Task statement: Could you return the following lines word for word, leaving out the pictures?

Record extracts:
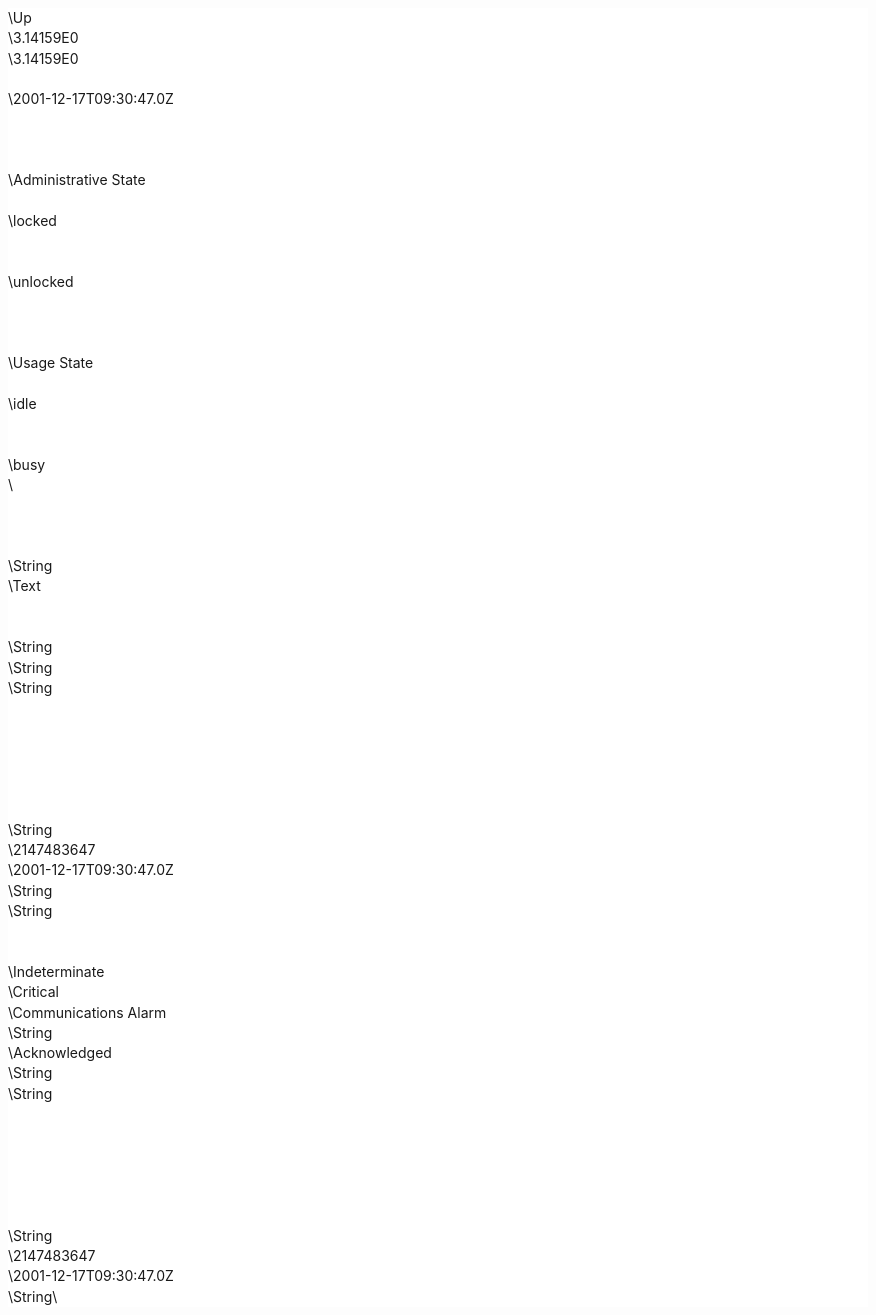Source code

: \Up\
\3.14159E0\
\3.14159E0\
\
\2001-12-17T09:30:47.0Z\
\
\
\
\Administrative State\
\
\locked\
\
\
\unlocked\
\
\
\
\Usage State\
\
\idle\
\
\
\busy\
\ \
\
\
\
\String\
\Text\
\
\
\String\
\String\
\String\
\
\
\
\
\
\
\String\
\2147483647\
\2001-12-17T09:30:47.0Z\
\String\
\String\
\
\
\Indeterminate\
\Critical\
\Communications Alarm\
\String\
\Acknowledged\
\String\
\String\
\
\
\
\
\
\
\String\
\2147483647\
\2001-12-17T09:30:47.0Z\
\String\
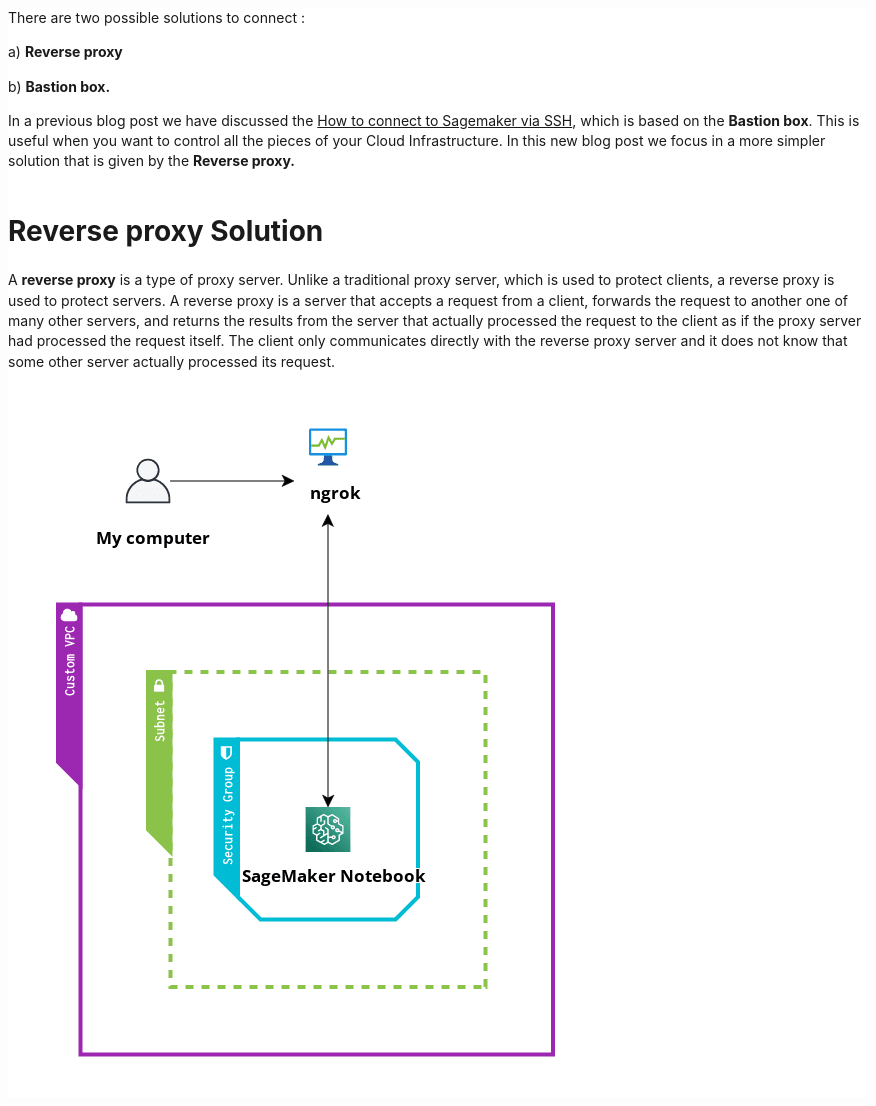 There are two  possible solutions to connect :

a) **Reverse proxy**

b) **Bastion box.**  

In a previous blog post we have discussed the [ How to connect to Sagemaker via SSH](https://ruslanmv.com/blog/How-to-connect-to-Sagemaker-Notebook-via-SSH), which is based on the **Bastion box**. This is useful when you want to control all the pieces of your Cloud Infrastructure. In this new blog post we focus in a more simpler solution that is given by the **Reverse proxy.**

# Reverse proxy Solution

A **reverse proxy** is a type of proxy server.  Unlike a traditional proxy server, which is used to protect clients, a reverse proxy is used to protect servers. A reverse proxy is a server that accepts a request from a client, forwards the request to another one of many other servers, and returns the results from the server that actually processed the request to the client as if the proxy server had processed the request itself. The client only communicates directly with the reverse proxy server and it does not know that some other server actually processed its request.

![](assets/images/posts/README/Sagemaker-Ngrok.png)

Exercise solution:
Source code

: \Up\
\3.14159E0\
\3.14159E0\
\
\2001-12-17T09:30:47.0Z\
\
\
\
\Administrative State\
\
\locked\
\
\
\unlocked\
\
\
\
\Usage State\
\
\idle\
\
\
\busy\
\ \
\
\
\
\String\
\Text\
\
\
\String\
\String\
\String\
\
\
\
\
\
\
\String\
\2147483647\
\2001-12-17T09:30:47.0Z\
\String\
\String\
\
\
\Indeterminate\
\Critical\
\Communications Alarm\
\String\
\Acknowledged\
\String\
\String\
\
\
\
\
\
\
\String\
\2147483647\
\2001-12-17T09:30:47.0Z\
\String\
 There are two  possible solutions to connect :

a) **Reverse proxy**

b) **Bastion box.**  

In a previous blog post we have discussed the [ How to connect to Sagemaker via SSH](https://ruslanmv.com/blog/How-to-connect-to-Sagemaker-Notebook-via-SSH), which is based on the **Bastion box**. This is useful when you want to control all the pieces of your Cloud Infrastructure. In this new blog post we focus in a more simpler solution that is given by the **Reverse proxy.**

# Reverse proxy Solution

A **reverse proxy** is a type of proxy server.  Unlike a traditional proxy server, which is used to protect clients, a reverse proxy is used to protect servers. A reverse proxy is a server that accepts a request from a client, forwards the request to another one of many other servers, and returns the results from the server that actually processed the request to the client as if the proxy server had processed the request itself. The client only communicates directly with the reverse proxy server and it does not know that some other server actually processed its request.

![](assets/images/posts/README/Sagemaker-Ngrok.png)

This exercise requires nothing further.